▸ **What is expected**
Pick out every line in the listing that contains the word "work", and copy each one in full.

▸ **Exercise data**
────────────────────

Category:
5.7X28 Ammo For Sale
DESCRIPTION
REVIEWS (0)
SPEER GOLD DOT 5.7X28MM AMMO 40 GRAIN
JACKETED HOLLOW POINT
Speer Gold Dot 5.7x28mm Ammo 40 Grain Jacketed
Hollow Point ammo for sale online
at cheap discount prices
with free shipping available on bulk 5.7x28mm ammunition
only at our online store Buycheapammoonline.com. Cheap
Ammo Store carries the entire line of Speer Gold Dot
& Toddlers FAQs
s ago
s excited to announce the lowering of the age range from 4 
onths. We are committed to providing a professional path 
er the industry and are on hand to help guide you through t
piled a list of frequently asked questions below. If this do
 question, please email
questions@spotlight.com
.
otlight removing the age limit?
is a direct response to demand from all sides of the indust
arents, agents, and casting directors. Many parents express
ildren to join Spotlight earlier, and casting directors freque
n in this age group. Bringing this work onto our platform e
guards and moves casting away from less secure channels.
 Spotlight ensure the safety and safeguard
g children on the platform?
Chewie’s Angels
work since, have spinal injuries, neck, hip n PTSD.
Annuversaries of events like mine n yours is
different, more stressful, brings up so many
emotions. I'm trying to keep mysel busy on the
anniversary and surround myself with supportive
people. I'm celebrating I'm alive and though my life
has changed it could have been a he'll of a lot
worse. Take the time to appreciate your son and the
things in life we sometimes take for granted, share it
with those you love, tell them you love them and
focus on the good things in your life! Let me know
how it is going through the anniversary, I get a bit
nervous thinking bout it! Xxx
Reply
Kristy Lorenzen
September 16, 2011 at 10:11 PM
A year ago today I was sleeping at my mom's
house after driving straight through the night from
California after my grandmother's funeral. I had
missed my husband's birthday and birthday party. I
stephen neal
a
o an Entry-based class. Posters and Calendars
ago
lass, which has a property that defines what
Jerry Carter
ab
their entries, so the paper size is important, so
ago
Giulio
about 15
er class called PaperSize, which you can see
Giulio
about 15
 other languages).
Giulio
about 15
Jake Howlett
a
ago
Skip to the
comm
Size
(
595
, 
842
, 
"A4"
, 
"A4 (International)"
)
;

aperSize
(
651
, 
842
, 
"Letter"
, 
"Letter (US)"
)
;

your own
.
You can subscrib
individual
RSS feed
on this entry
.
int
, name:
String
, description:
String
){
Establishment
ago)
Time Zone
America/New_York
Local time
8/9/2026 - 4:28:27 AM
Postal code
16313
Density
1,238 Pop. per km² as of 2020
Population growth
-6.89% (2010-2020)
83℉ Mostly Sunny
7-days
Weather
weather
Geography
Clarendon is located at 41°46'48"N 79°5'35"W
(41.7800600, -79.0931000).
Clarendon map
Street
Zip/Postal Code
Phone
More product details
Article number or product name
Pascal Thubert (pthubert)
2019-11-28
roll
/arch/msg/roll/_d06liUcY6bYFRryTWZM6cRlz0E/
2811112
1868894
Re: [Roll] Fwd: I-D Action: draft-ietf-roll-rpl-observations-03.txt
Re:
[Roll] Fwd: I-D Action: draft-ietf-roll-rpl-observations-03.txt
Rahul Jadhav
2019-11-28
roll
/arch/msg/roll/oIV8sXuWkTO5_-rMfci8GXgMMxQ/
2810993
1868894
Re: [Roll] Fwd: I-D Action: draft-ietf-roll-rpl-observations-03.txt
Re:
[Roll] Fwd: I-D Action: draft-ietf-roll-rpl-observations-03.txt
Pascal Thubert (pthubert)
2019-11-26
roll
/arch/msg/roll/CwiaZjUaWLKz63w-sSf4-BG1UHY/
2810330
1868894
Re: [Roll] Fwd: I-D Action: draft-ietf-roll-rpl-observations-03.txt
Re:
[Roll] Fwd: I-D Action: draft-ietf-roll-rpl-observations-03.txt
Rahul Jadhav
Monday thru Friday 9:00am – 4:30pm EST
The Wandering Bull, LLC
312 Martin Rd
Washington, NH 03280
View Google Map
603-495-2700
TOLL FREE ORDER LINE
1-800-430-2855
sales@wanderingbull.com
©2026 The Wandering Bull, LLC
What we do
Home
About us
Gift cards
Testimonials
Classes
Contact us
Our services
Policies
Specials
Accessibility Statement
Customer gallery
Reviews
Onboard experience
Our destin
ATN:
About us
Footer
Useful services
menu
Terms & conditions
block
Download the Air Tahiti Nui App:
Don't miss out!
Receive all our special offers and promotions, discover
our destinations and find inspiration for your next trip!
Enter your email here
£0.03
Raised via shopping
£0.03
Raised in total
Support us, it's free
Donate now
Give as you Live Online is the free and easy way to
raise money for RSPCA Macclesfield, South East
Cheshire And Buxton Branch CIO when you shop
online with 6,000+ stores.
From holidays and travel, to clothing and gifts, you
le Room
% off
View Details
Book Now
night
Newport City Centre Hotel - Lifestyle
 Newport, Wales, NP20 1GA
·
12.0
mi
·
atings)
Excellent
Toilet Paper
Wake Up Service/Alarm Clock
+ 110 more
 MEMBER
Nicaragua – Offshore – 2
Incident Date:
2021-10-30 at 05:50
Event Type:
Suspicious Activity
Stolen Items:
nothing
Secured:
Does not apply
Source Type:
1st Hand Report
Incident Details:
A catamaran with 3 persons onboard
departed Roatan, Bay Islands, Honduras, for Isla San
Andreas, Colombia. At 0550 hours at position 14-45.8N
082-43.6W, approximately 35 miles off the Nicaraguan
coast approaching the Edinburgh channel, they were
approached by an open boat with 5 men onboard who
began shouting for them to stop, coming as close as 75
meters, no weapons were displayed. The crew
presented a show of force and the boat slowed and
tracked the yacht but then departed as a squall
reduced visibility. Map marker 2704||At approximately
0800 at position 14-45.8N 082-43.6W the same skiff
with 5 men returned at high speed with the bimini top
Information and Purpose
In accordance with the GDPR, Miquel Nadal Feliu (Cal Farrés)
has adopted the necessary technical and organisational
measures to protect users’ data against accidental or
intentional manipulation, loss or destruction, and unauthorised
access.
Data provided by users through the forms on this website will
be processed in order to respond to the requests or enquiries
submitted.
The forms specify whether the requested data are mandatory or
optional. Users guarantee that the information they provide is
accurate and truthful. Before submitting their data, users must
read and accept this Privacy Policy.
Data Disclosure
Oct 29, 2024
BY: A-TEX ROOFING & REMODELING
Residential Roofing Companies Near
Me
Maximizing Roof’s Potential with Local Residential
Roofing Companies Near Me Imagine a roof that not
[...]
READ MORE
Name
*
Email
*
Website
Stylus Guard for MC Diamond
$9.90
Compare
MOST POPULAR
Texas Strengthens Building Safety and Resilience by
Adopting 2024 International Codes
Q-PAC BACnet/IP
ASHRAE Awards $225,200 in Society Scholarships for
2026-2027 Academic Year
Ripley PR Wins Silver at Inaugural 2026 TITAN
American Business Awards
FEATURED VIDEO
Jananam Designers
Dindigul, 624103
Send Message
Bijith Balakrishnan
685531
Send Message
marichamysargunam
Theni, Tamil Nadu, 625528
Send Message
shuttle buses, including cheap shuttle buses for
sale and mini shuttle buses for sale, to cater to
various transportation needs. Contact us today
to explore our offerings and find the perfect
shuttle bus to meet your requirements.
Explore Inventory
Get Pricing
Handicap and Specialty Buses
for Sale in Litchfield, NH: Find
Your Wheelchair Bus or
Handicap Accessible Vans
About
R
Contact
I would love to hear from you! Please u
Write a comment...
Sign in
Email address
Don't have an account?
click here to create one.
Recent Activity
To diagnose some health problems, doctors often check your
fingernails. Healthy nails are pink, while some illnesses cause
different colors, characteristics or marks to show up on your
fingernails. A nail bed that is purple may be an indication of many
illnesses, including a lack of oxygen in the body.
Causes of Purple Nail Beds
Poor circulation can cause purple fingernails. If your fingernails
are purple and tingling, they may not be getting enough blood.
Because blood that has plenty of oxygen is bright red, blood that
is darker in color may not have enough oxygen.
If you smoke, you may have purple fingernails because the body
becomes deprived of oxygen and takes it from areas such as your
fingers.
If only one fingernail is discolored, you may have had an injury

────────────────────

▸ **Solution to the problem**
n in this age group. Bringing this work onto our platform e
work since, have spinal injuries, neck, hip n PTSD.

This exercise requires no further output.